Habits Make Your Time a Priority

How do you spend your free time? Do you opt to lounge on the couch watching Netflix passively, or do you engage in activities that support your purpose in life?

It’s natural to waste a lot of time during the day, but fostering good habits will make you set a pattern for how you spend your time and give you the choice of what you choose to spend your time on. By improving your habits, you’ll find that you can be a LOT more productive. When you create good habits, you become more efficient with your time and a lot less is wasted.

This in essence creates an overall positive influence on your life, allowing you to treat your mind and body well, which is why improving your habits are so important to self-care.

Your Well Being Comes First

We live in such a fast-paced society, where we are often so caught up in our work, families, maintaining our social lives, our studies and everything in between. It’s an understatement to say that life can get a little overwhelming at times.

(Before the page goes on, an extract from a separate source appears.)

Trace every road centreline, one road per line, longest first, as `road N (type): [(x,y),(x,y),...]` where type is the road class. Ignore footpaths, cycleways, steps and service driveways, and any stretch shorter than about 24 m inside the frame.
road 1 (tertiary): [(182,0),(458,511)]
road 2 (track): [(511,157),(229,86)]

If you’ve ever watched the safety video onboard a plane, you’ll know that they always ask for a parent or adult to put on the safety mask first, before tending to the child. This may sound selfish, but the fact is that if you truly want to ensure the child’s safety, then your safety needs to come first so that you can protect and care for the child without complications from your end.

The same goes for self-care. We need to ensure that our well being is priority, so that we can be the best for the people around us.

Listening to yourself, practicing lifelong learning and improving your habits are steps that you can take to ensure you’re constantly in the best state of mind, alongside the indulgence and rest that you reward yourself with.